Finance (No 2) Act 1997 – Stamp duty increase – Transitional provisions – Dutiable lease executed following tenant’s exercise of option after operative date – Option created by lease made before operative date – Whether dutiable lease executed pursuant to contract made before operative date

A 30-year lease of hotel premises granted in 1992 (the 1992 lease) gave to the lessee an option to acquire a 999-year lease, in reversion to the 30-year term, at a premium to be calculated in accordance with a formula contained in a schedule to the lease. By the same lease, the landlord acquired an option to require the tenant, in certain circumstances, to take such a reversionary lease. By para 3(1) of the sixth schedule it was declared that on the exercise of either option “there [should] come into force a binding contract” to execute the necessary lease and counterpart. The appellant, which had acquired the 1992 lease by assignment, duly exercised the option in its favour on 26 September 1997, and, following execution on 30 September 1997, presented the new lease (the option lease) for stamping, declaring that it had been granted for a consideration of £14.134m. The Revenue assessed the duty payable at £282,700, having applied the 2% rate imposed by the Finance (No 2) Act 1997 on instruments executed after 8 July 1997. Contending that the earlier rate of 1% was applicable, the appellant relied on an exception made in section 49(6) of the 1997 Act “where the instrument in question [was] executed in pursuance of a contract made on or before 2nd July 1997”. On that basis, it was argued that the option lease had been executed pursuant to the provisions of the 1992 lease. The Revenue, pointing in particular to para 3(1) of the sixth schedule to the lease, maintained that the only relevant contract was the one that arose on the exercise of the option. The issue fell to be determined on appeal by way of a case stated by the Inland Revenue Commissioners.

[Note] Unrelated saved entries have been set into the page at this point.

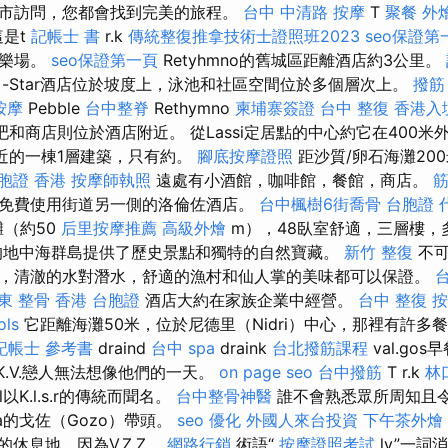
市訪問，您都會找到完美的旅程。
台中 中清路 按摩
T
聚餐 外
這是t
記帳士 書
r.k
傳統整復推拿技術士證照班2023
seo保證第
遊樂場。
seo保證第一頁
Retyhmno的舊城區距離酒店約3公里。
-Star酒店位於坡度上，泳池和社區空間位於多個層次上。
撥筋
按摩
Pebble
台中整脊
Rethymno
柬埔寨簽證
台中 整復
香港入
吧和商店則位於酒店附近。 從Lassi定居點的中心約它在400
樓附近的一棟1層建築，只有約。
腳底按摩證照
距沙質/卵石海灘20
胞證 香港
按摩師執照
遠處有小酒館，咖啡館，餐館，商店。
免費使用街道另一側的洛倫佐酒店。
台中楓樹6街喬骨
台胞證 
灘（約50
后里按摩推薦
高級外燴
m），48臥室舒適，三層樓，
的地中海群島提供了歷史景點和獨特的自然寶藏。
新竹 整復
不可
，清澈的水對潛水，舒適的漁村和仙人掌的美味都可以保證。
東 整骨
香港 台胞證
酒店大約在家族企業中經營。
台中 整復
按
ols
它距離海灘50米，位於尼德里（Nidri）中心，那裡有許多
記帳士 參考書
draind
台中 spa
draink
台北撥筋課程
val.gos早
K.V.戀人無法想像他們的一天。
on page seo
台中撥筋
T r.k
林
.l以K.l.s.r的傳統而聞名。
台中整骨神醫
誰不會熟悉眾所周知且
 lta的戈佐（Gozo）帶頭。
seo 優化
外國人來台投資
下午茶外燴
.j的休息地，因為V.Z.Z。
網路行銷
術語“
按摩證照考試
lv”一詞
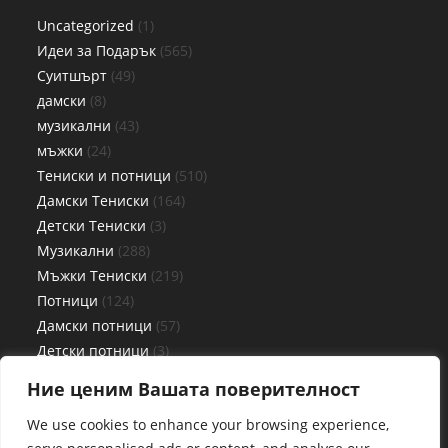
Uncategorized
1
Идеи за Подарък
565
Суитшърт
49
дамски
8
музикални
43
мъжки
24
Тениски и потници
510
Дамски Тениски
164
Детски Тениски
3
Музикални
288
Мъжки Тениски
219
Потници
124
Дамски потници
57
Детски потници
3
Мъжки потници
64
Ние ценим Вашата поверителност
Чаши
27
We use cookies to enhance your browsing experience,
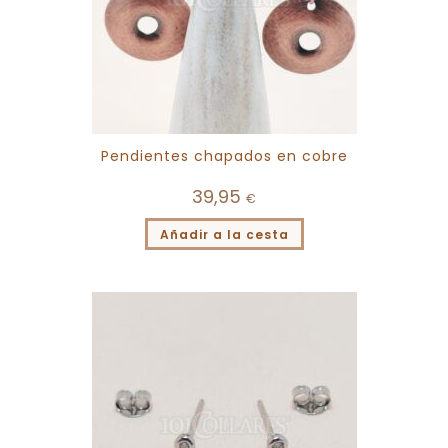
Pendientes chapados en cobre
39,95
€
Añadir a la cesta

Held: The appeal was allowed.

The 1992 lease had been aptly described as one giving a call option to the tenant and a put option to the landlord. Since the Act had not addressed the question of options, the short point was whether the option lease could be said to have been executed “in pursuance of” the 1992 lease. Applying the reasoning of the House of Lords in Inland Revenue Commissioners v Mobil North Sea Ltd [1987] 1 WLR 1065, there was nothing unnatural in saying that the instrument had been exercised in pursuance both of the 1992 lease and the exercise of the call option. The Revenue’s argument, which stressed the tenant’s freedom to enter into the later contract, led not only to an artificial separation of the two contracts but also to an anomalous distinction being drawn for stamp duty purposes between a lease arising out of a call option and one arising out of a put option.

Andrew Onslow (instructed by Walker Morris, of Leeds) appeared for the appellant; Christopher Tidmarsh (instructed by the Treasury Solicitor) appeared for the respondent.